This article is over 15 years, 2 months old
Sara Paretsky, Verso, £12.99
Issue 315

Sara Paretsky’s fictional private eye, VI Warshawski, is from a different mould to most. She is a woman, for a start, and she sides with the poor and vulnerable against the rich and corrupt corporate powers of Chicago.

Writing in an Age of Silence is part memoir and part political polemic. Its title refers to what it means to be a writer under George Bush’s presidency after 9/11, in a time of the Patriot Act, and massive attacks on civil liberties and freedom of speech.

She examines the craft of writing and how her own life story led her to crime fiction and Warshawski. She also looks at detectives created by writers like Dashiell Hammett and Raymond Chandler. She writes of her opposition to the Iraq war, and her commitment to abortion rights, and bemoans the domination of publishing by big business, where authors have become brands “or as the president of Simon & Schuster called us a few years ago – a content provider”.

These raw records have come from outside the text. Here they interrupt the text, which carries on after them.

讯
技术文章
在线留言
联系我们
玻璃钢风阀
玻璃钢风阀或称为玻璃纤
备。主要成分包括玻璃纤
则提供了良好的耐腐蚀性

The book’s weaknesses are an occasional tendency to self-importance and a disjointedness that reflects its origins as disparate speeches and articles. Its strength is that you get a fascinating insight into the author’s life and ideas shaped by a summer working as a volunteer with the civil rights movement in Chicago in 1966 and characterised by a commitment to stand up to the establishment.